(TASK PROMPT) Reproduce, exactly as they appear, the line containing "256 127 475.2" and every line after it, ending with the last line of the records.

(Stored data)
▬▬▬▬▬▬▬▬▬▬

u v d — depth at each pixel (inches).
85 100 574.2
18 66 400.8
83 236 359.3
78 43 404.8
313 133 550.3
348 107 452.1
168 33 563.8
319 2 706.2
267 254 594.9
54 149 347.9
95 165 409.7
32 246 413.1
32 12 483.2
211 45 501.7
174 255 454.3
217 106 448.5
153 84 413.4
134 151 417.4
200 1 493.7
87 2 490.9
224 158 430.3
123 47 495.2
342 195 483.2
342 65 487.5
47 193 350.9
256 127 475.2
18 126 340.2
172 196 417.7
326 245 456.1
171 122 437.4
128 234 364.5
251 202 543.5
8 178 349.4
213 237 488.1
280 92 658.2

▬▬▬▬▬▬▬▬▬▬

(RESPONSE AREA)
256 127 475.2
18 126 340.2
172 196 417.7
326 245 456.1
171 122 437.4
128 234 364.5
251 202 543.5
8 178 349.4
213 237 488.1
280 92 658.2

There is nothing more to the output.